■ **SUPPLIED RECORDS**
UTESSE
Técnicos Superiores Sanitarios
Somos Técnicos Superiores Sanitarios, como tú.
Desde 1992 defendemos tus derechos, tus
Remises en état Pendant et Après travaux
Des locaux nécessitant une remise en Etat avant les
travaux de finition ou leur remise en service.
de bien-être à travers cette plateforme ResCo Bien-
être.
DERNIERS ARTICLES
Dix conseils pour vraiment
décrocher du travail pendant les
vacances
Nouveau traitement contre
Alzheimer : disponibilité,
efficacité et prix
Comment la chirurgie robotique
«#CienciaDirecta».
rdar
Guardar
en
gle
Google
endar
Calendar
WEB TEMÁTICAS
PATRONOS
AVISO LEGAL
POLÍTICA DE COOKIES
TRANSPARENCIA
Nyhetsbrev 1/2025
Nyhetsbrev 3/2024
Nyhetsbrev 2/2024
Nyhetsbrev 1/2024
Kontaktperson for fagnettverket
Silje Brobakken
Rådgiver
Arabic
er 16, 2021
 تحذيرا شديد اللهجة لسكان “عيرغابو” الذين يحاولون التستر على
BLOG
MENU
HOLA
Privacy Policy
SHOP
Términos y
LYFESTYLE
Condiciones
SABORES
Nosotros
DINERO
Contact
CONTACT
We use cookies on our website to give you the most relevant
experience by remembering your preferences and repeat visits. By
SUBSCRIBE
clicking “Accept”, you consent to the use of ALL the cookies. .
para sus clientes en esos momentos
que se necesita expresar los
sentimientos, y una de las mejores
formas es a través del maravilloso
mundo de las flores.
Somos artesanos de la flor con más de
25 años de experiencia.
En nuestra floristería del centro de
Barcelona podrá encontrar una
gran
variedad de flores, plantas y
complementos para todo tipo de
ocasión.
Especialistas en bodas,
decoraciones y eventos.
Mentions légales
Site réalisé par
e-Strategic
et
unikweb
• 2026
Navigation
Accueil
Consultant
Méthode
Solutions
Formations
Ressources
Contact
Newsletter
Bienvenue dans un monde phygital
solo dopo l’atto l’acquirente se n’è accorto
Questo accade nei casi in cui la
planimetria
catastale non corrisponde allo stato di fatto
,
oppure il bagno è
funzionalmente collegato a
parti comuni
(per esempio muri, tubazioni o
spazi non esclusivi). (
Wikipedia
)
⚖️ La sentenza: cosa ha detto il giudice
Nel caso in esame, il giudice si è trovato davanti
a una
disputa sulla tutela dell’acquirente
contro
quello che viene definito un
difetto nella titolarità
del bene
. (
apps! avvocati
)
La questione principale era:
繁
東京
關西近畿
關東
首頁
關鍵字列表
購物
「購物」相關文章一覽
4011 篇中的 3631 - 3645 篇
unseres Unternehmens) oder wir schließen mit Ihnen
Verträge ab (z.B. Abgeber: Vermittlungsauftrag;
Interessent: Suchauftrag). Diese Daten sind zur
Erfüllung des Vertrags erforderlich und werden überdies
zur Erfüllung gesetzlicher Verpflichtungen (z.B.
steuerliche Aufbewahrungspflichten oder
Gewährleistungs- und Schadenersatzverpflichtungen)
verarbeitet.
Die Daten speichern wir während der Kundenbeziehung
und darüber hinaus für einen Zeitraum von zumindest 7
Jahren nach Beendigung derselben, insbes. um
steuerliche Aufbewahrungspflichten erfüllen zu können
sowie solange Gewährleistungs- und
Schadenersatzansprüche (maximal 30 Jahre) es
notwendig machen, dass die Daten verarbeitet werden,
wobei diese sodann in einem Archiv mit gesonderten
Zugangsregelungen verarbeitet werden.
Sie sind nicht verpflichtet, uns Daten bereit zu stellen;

■ **EXERCISE BRIEF**
An exact reproduction of all the entries, complete to the last line, is needed.

■ **EXERCISE SOLUTION**
UTESSE
Técnicos Superiores Sanitarios
Somos Técnicos Superiores Sanitarios, como tú.
Desde 1992 defendemos tus derechos, tus
Remises en état Pendant et Après travaux
Des locaux nécessitant une remise en Etat avant les
travaux de finition ou leur remise en service.
de bien-être à travers cette plateforme ResCo Bien-
être.
DERNIERS ARTICLES
Dix conseils pour vraiment
décrocher du travail pendant les
vacances
Nouveau traitement contre
Alzheimer : disponibilité,
efficacité et prix
Comment la chirurgie robotique
«#CienciaDirecta».
rdar
Guardar
en
gle
Google
endar
Calendar
WEB TEMÁTICAS
PATRONOS
AVISO LEGAL
POLÍTICA DE COOKIES
TRANSPARENCIA
Nyhetsbrev 1/2025
Nyhetsbrev 3/2024
Nyhetsbrev 2/2024
Nyhetsbrev 1/2024
Kontaktperson for fagnettverket
Silje Brobakken
Rådgiver
Arabic
er 16, 2021
 تحذيرا شديد اللهجة لسكان “عيرغابو” الذين يحاولون التستر على
BLOG
MENU
HOLA
Privacy Policy
SHOP
Términos y
LYFESTYLE
Condiciones
SABORES
Nosotros
DINERO
Contact
CONTACT
We use cookies on our website to give you the most relevant
experience by remembering your preferences and repeat visits. By
SUBSCRIBE
clicking “Accept”, you consent to the use of ALL the cookies. .
para sus clientes en esos momentos
que se necesita expresar los
sentimientos, y una de las mejores
formas es a través del maravilloso
mundo de las flores.
Somos artesanos de la flor con más de
25 años de experiencia.
En nuestra floristería del centro de
Barcelona podrá encontrar una
gran
variedad de flores, plantas y
complementos para todo tipo de
ocasión.
Especialistas en bodas,
decoraciones y eventos.
Mentions légales
Site réalisé par
e-Strategic
et
unikweb
• 2026
Navigation
Accueil
Consultant
Méthode
Solutions
Formations
Ressources
Contact
Newsletter
Bienvenue dans un monde phygital
solo dopo l’atto l’acquirente se n’è accorto
Questo accade nei casi in cui la
planimetria
catastale non corrisponde allo stato di fatto
,
oppure il bagno è
funzionalmente collegato a
parti comuni
(per esempio muri, tubazioni o
spazi non esclusivi). (
Wikipedia
)
⚖️ La sentenza: cosa ha detto il giudice
Nel caso in esame, il giudice si è trovato davanti
a una
disputa sulla tutela dell’acquirente
contro
quello che viene definito un
difetto nella titolarità
del bene
. (
apps! avvocati
)
La questione principale era:
繁
東京
關西近畿
關東
首頁
關鍵字列表
購物
「購物」相關文章一覽
4011 篇中的 3631 - 3645 篇
unseres Unternehmens) oder wir schließen mit Ihnen
Verträge ab (z.B. Abgeber: Vermittlungsauftrag;
Interessent: Suchauftrag). Diese Daten sind zur
Erfüllung des Vertrags erforderlich und werden überdies
zur Erfüllung gesetzlicher Verpflichtungen (z.B.
steuerliche Aufbewahrungspflichten oder
Gewährleistungs- und Schadenersatzverpflichtungen)
verarbeitet.
Die Daten speichern wir während der Kundenbeziehung
und darüber hinaus für einen Zeitraum von zumindest 7
Jahren nach Beendigung derselben, insbes. um
steuerliche Aufbewahrungspflichten erfüllen zu können
sowie solange Gewährleistungs- und
Schadenersatzansprüche (maximal 30 Jahre) es
notwendig machen, dass die Daten verarbeitet werden,
wobei diese sodann in einem Archiv mit gesonderten
Zugangsregelungen verarbeitet werden.
Sie sind nicht verpflichtet, uns Daten bereit zu stellen;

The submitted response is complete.